#### Problem
For each line of the data below that contains "front", return that line.

#### Limb landmark coordinates
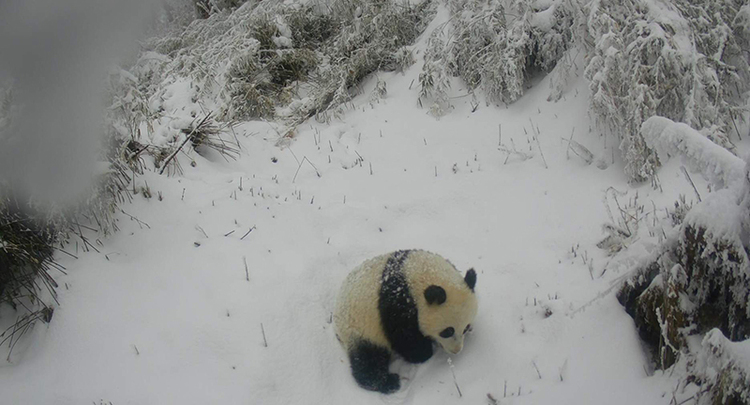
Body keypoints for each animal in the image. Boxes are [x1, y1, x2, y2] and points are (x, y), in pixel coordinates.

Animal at [336, 248, 482, 392]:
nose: (456, 350)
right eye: (448, 331)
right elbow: (405, 337)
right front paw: (424, 353)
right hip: (360, 327)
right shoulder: (397, 304)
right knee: (368, 357)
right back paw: (388, 382)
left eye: (465, 328)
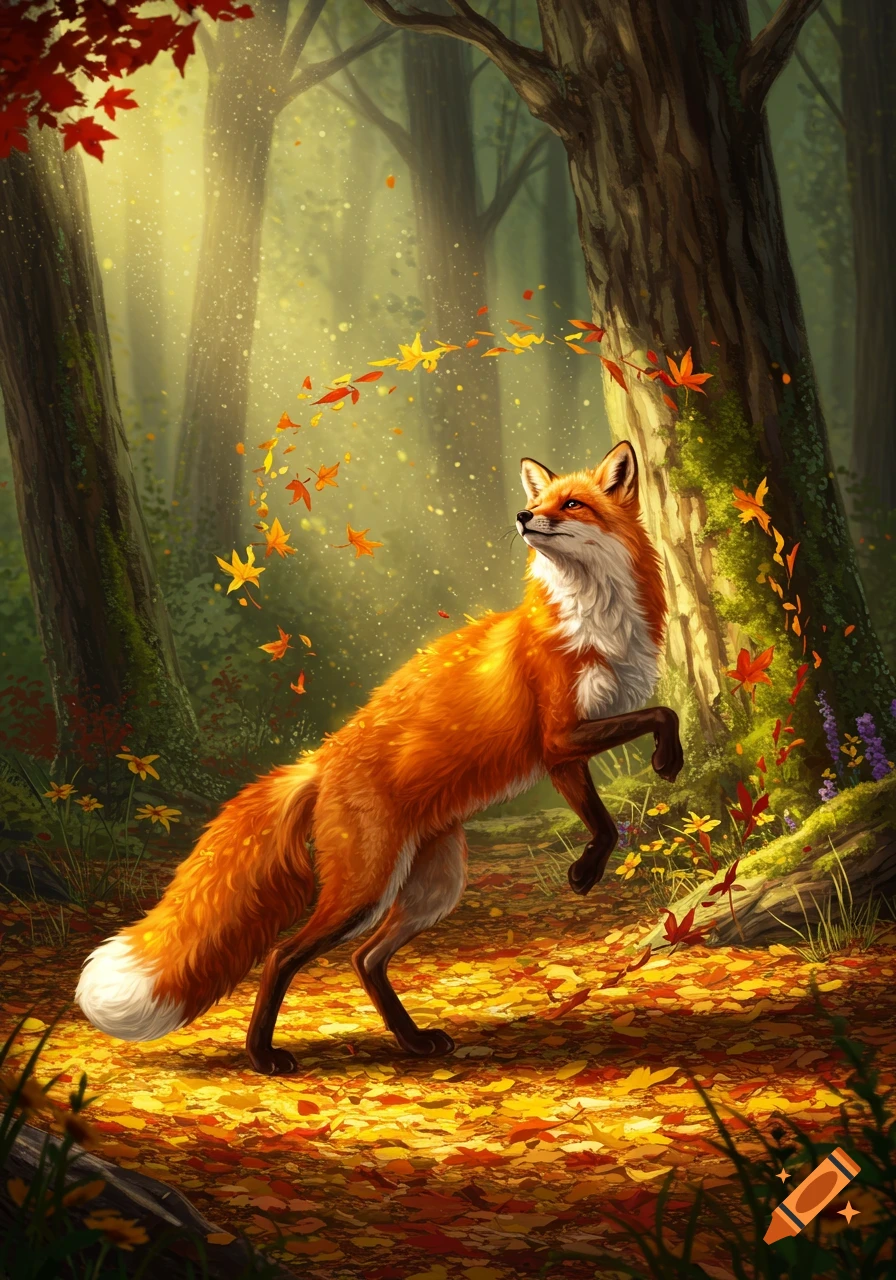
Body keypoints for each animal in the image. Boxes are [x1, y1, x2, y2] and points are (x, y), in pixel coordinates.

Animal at [75, 440, 683, 1075]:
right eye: (538, 503)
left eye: (571, 504)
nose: (522, 517)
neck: (594, 619)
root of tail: (321, 759)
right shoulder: (559, 736)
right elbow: (656, 725)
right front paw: (647, 790)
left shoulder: (562, 752)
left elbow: (605, 812)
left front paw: (594, 860)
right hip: (364, 889)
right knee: (283, 955)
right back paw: (264, 1055)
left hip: (432, 887)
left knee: (364, 959)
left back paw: (412, 1042)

#### Solution to this exercise
right front paw: (424, 353)
right front paw: (647, 790)
left front paw: (594, 860)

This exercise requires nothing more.